The Soviet dissident and Orthodox Christian Igor Shafarevich wrote a classic book The Socialist Phenomenon, recently reprinted, which details throughout history the death-wish inherent in chiliasm, the heresy that Archbishop Averky also detailed in commentary on the Revelation of Jesus Christ to St. John the Theologian. Chiliasm is the heresy of utopianism, seeking that which is not sustainable for fallen human nature, a perfect objectified world. Instead, efforts to establish such a world destroy the very justice and peace that those working for it claim to seek. It ends in a power trip for a few controlling the many. In the twentieth century, it left tens of millions dead and many more lives maimed.
Such is the world into which we seem to be heading in a new form of technologically controlled culture based in consumerism, according to the new book Live not by Lies: A Manual for Christian Dissidents by Orthodox writer Rod Dreher, whose title draws on a famous phrase by Shafarevich’s friend and fellow dissident Alexander Solzhenitsyn. The “soft totalitarianism” of cultural Marxism in Western consumer capitalism and intellectual ideologies today — Antiracism, Antifa, Green New Deal movements; sexual revolutions of polyparenting, polyamory, and the neocolonial hegemony of secular-Eurocentric sexual anthropology — would erase true personhood in Christ, in the name of self-will. (Cultural Marxism is a shorthand term, used by its advocates to detail socialism that engages with cultural struggle, rather than Classical Marxism’s focus on economic class struggle.) But in doing so it paradoxically erases individuality in nihilistic “group think,” as Shafarevich’s history details.
This extends to young people being isolated from faith, biblical tradition, family, and even physical reality in “virtual” lives, as in the case of the Orthodox Christian boy James Younger in Texas, whose fate is now being played out in secular judicial, educational, and medical-psychological bureaucracies, in an effort to turn him into a girl. Real cosmological difference in the dignity of each person (as detailed by the Russian Orthodox Church in her statements on human dignity and the basis of the social concept) disappears in the consumerist trend toward virtual lives, with burgeoning group-sex and other practices that remove true individual love and family ties, as the sexual revolution moves in tandem with movements to establish atheistic culture.
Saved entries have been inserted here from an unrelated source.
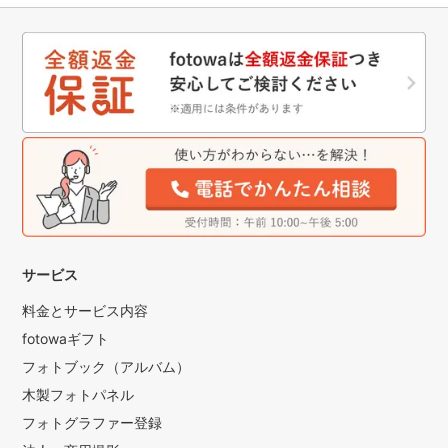
サービス
料金とサービス内容
fotowaギフト
フォトブック（アルバム）
木製フォトパネル
フォトグラファー登録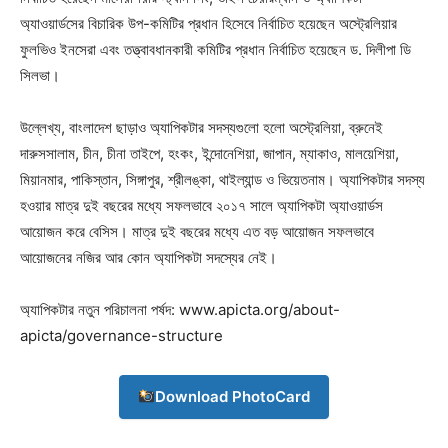
অ্যাওয়ার্ডসের বিচারিক উপ-কমিটির প্রধান হিসেবে নির্বাচিত হয়েছেন অস্ট্রেলিয়ার
ফুলভিও ইনসেরা এবং তত্ত্বাবধানকারী কমিটির প্রধান নির্বাচিত হয়েছেন ড. দিলীপা ডি
সিলভা।
উল্লেখ্য, বাংলাদেশ ছাড়াও অ্যাপিকটার সদস্যগুলো হলো অস্ট্রেলিয়া, ব্রুনেই
দারুসসালাম, চীন, চীনা তাইপে, হংকং, ইন্দোনেশিয়া, জাপান, ম্যাকাও, মালয়েশিয়া,
মিয়ানমার, পাকিস্তান, সিঙ্গাপুর, শ্রীলঙ্কা, থাইল্যান্ড ও ভিয়েতনাম। অ্যাপিকটার সদস্য
হওয়ার মাত্র দুই বছরের মধ্যে সফলভাবে ২০১৭ সালে অ্যাপিকটা অ্যাওয়ার্ডস
আয়োজন করে বেসিস। মাত্র দুই বছরের মধ্যে এত বড় আয়োজন সফলভাবে
আয়োজনের নজির আর কোন অ্যাপিকটা সদস্যের নেই।
অ্যাপিকটার নতুন পরিচালনা পর্ষদ: www.apicta.org/about-
apicta/governance-structure
Download PhotoCard
Champs21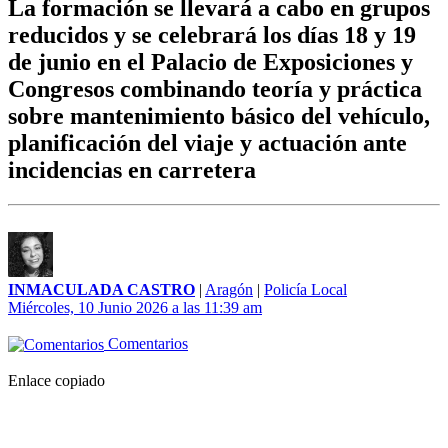
La formación se llevará a cabo en grupos
reducidos y se celebrará los días 18 y 19
de junio en el Palacio de Exposiciones y
Congresos combinando teoría y práctica
sobre mantenimiento básico del vehículo,
planificación del viaje y actuación ante
incidencias en carretera
INMACULADA CASTRO
|
Aragón
|
Policía Local
Miércoles, 10 Junio 2026 a las 11:39 am
Comentarios
Enlace copiado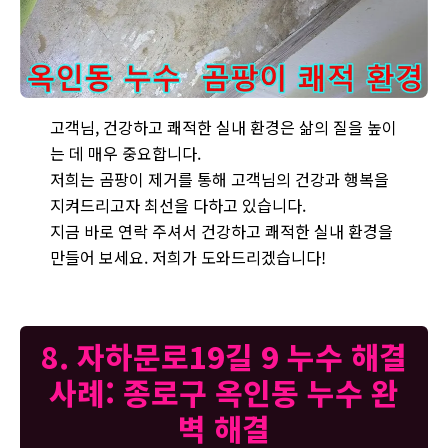
옥인동 154-3 주택에서 장판 밑 곰팡이를 제거하고 건강하고 쾌적
고객님, 건강하고 쾌적한 실내 환경은 삶의 질을 높이
는 데 매우 중요합니다.
저희는 곰팡이 제거를 통해 고객님의 건강과 행복을
지켜드리고자 최선을 다하고 있습니다.
지금 바로 연락 주셔서 건강하고 쾌적한 실내 환경을
만들어 보세요. 저희가 도와드리겠습니다!
8. 자하문로19길 9 누수 해결
사례: 종로구 옥인동 누수 완
벽 해결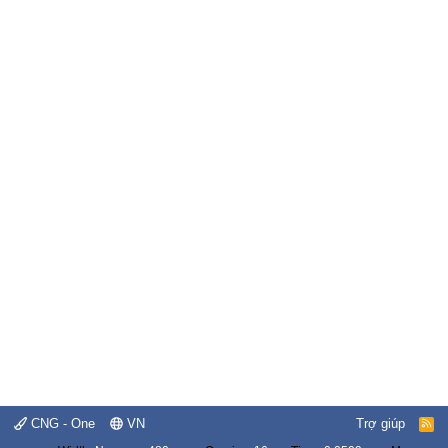
CNG - One
VN
Trợ giúp
R
S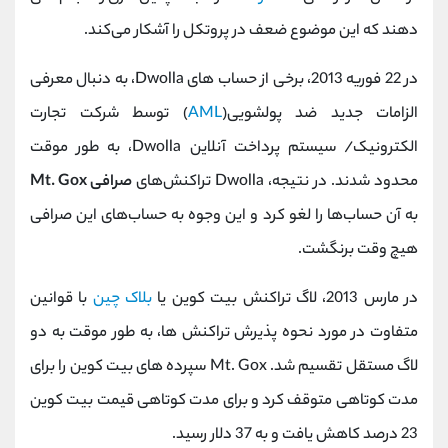
دهند که این موضوع ضعف در پروتکل را آشکار می‌کند.
در 22 فوریه 2013، برخی از حساب های Dwolla، به دنبال معرفی
الزامات جدید ضد پولشویی(
AML
) توسط شرکت تجارت
الکترونیک/ سیستم پرداخت آنلاین Dwolla، به طور موقت
محدود شدند. در نتیجه، Dwolla تراکنش‌های
صرافی Mt. Gox
به آن حساب‌ها را لغو کرد و این وجوه به حساب‌های این صرافی
هیچ وقت برنگشت.
در مارس 2013، لاگ تراکنش بیت کوین یا
بلاک چین
با قوانین
متفاوت در مورد نحوه پذیرش تراکنش ها، به طور موقت به دو
لاگ مستقل تقسیم شد. Mt. Gox سپرده های بیت کوین را برای
مدت کوتاهی متوقف کرد و برای مدت کوتاهی قیمت بیت کوین
23 درصد کاهش یافت و به 37 دلار رسید.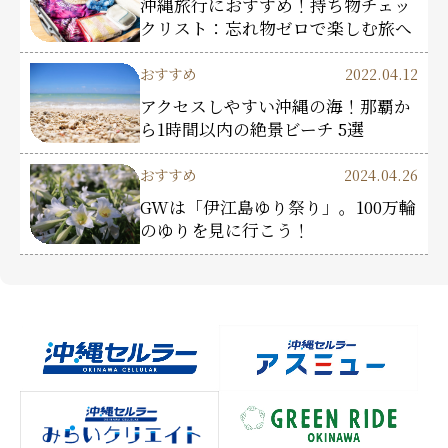
沖縄旅行におすすめ！持ち物チェッ
クリスト：忘れ物ゼロで楽しむ旅へ
おすすめ
2022.04.12
アクセスしやすい沖縄の海！那覇か
ら1時間以内の絶景ビーチ 5選
おすすめ
2024.04.26
GWは「伊江島ゆり祭り」。100万輪
のゆりを見に行こう！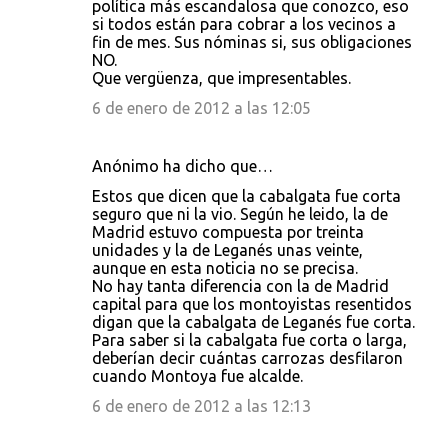
política más escandalosa que conozco, eso
si todos están para cobrar a los vecinos a
fin de mes. Sus nóminas si, sus obligaciones
NO.
Que vergüenza, que impresentables.
6 de enero de 2012 a las 12:05
Anónimo ha dicho que…
Estos que dicen que la cabalgata fue corta
seguro que ni la vio. Según he leido, la de
Madrid estuvo compuesta por treinta
unidades y la de Leganés unas veinte,
aunque en esta noticia no se precisa.
No hay tanta diferencia con la de Madrid
capital para que los montoyistas resentidos
digan que la cabalgata de Leganés fue corta.
Para saber si la cabalgata fue corta o larga,
deberían decir cuántas carrozas desfilaron
cuando Montoya fue alcalde.
6 de enero de 2012 a las 12:13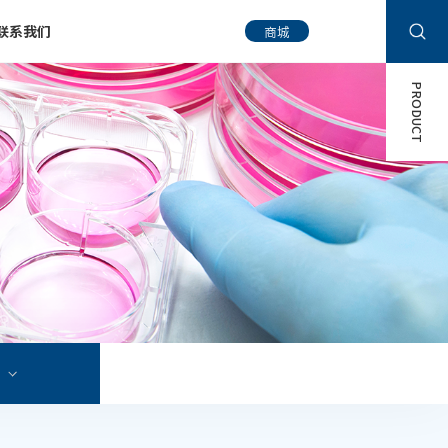
联系我们
商城
PRODUCT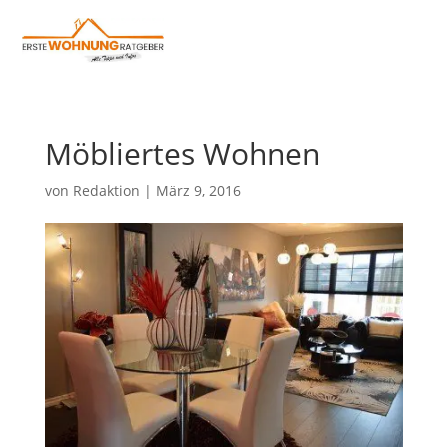
Möbliertes Wohnen
von
Redaktion
|
März 9, 2016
Such virtual lives (disembodied by separating the soul and the body and treating the latter as an isolated object or tool) also are more easily controlled by the perfection of high-tech “surveillance capitalism” and the “surveillance state” in today’s West.
Velikoretsky Procession of the Cross in Russia, an annual tradition that draws thousands today, after decades of attempted Communist suppression.
Basing identity in disembodied individual autonomy and self-will, essentializing the passions of fallen human nature outside a reasoned groundness in larger realities, involves ultimately the erasure of traditions of faith and family and community. Such erasure is all in accord with cultural Marxism. The latter seeks to overturn hierarchy and patriarchy and authority. But in the process it erases the mystery taught in Orthodox Christianity of sobornost. The latter, meaning spiritual unity, involves living at the intersection of mystical hierarchy and conciliarity, which shapes authentic human personhood in Christ. Sobornost in Christ heals the deepest epidemic we face, of loneliness and isolation, which the philosopher Hannah Arendt correctly identified — together with the social, cultural, and physical terror accelerating in the world today — as foundational to totalitarianism. The sexual and cultural and economic anarchy at the heart of “woke consumerism” is only the stepping stone to attempted total oppression and conditioning of humanity. Paradoxically this movement operates in the name of the sovereign individual but ends in enforced homogeneous ideology, as the Old Anglican scholar C.S. Lewis foresaw in his classic 1943 book The Abolition of Man. Lord have mercy.